Thursday 10 September 2009

Cake-o-rama / a tardy rice dream

I have recently made two of these thingummies. Here is a fine coconut cake:



The cake itself was a very basic cake sponge with added desiccated coconut. What really makes it is the frosting, an indulgent mix of cream cheese, icing sugar, more desiccated coconut, a wee bit of fat and do you know what the magic ingredient is? The real kick? It's a dash of zingy lemon juice which cuts through the sweet fat rather nicely.

This is very late, but here are my pretty spring rolls from my rice paper / homemade seitan phase. Which may return. I don't know yet. The colour you see in the rolls is provided by nasturtium flowers and leaves, of which there was a sizeable glut last month.

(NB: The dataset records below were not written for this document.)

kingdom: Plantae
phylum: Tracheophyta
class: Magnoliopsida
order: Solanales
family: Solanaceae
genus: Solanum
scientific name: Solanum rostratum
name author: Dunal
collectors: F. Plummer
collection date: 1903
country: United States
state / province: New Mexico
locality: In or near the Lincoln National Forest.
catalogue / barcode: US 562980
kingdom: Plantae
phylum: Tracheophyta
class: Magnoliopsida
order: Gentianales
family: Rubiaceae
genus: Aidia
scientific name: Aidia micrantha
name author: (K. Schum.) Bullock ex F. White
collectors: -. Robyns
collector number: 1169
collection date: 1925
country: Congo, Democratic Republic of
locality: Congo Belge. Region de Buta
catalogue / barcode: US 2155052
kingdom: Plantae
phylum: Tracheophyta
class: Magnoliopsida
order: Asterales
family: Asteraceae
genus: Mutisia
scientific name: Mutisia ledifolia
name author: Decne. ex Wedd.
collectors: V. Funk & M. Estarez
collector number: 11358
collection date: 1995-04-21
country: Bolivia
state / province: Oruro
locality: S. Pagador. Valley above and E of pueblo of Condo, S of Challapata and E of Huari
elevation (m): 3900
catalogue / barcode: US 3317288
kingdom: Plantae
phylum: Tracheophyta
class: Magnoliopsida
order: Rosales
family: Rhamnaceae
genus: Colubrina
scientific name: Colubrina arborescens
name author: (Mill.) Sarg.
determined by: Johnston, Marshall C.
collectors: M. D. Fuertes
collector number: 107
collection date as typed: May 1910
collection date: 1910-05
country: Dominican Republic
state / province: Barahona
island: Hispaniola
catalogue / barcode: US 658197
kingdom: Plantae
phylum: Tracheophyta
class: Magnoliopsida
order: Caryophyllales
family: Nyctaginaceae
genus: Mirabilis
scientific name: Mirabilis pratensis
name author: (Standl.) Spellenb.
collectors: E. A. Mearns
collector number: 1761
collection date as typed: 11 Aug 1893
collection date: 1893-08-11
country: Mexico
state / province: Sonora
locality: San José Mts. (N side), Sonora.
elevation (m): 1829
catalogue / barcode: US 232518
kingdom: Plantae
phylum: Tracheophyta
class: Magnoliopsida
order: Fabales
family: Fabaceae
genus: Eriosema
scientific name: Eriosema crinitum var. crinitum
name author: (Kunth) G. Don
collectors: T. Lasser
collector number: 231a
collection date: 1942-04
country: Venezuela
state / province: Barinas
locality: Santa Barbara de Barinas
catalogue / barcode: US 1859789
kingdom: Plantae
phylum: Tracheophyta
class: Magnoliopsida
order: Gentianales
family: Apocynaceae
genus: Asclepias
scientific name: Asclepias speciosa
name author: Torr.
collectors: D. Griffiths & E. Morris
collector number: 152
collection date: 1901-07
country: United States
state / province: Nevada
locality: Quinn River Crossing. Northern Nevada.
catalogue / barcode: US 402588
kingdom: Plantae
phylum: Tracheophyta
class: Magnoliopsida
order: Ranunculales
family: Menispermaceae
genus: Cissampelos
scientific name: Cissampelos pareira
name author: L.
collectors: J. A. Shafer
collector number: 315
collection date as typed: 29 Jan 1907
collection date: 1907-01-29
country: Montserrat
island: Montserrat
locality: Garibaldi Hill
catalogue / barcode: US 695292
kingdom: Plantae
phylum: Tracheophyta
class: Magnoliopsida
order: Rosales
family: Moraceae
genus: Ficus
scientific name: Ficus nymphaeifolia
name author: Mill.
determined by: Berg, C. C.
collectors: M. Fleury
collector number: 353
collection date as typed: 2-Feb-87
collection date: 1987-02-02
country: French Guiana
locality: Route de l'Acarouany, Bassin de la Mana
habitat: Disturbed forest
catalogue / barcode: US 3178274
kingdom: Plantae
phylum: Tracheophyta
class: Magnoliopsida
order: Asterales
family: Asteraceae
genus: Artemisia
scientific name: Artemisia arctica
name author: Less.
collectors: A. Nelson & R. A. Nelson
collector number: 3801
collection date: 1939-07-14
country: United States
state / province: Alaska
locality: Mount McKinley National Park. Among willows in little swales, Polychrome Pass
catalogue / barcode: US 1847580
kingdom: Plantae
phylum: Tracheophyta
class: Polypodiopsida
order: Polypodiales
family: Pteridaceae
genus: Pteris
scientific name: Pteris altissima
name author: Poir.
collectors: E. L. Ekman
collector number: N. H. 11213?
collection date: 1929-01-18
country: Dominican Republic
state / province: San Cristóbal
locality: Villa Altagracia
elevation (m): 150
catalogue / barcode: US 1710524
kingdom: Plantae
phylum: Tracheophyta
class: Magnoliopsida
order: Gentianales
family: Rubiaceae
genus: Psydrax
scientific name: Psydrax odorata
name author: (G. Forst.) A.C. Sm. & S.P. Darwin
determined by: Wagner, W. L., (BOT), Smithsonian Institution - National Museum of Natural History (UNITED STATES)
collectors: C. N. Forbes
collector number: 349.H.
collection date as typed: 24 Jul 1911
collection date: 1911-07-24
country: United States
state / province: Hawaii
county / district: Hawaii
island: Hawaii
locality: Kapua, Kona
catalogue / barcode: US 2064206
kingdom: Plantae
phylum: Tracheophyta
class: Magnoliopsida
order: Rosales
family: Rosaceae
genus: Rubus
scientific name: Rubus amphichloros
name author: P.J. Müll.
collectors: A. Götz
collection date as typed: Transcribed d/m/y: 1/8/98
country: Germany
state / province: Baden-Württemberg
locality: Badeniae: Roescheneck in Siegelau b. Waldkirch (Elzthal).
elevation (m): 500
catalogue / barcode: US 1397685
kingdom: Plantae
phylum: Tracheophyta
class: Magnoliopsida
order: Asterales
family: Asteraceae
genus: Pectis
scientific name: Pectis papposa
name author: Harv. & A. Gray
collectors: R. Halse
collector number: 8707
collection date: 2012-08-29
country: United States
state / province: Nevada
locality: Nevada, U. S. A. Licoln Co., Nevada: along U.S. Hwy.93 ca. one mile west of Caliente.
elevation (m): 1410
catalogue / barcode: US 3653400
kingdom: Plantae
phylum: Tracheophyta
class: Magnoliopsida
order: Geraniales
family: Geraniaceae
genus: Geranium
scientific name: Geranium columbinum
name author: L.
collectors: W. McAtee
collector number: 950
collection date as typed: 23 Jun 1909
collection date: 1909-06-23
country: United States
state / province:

The second cake, in case you were wondering, is lying dormant in a dark very cool place, waiting to be decorated. Picture soon.

And here it is:



I saw it once on a Nigella Lawson cookery programme, got very excited by the idea and thought that would be a good dessert for a special occasion. One makes it by mixing crushed biscuit, crushed cinder toffee, honey roast peanuts and chocolate / peanut butter chips with ice cream and freezing it in a spring form cake tin lined with clingfilm. You take it out, serve with warm chocolate sauce, and warm butterscotch sauce and what do you know? It's not unlike eating an ice-cream Snickers. I can't believe I made this for someone's birthday. The only thing I am proud of is that I honey roasted my own peanuts and made my own chocolate / peanut swirled chips because I couldn't find any.

I could probably make a much better ice cream cake, less chaotic, more structured and meaningful. You watch this space.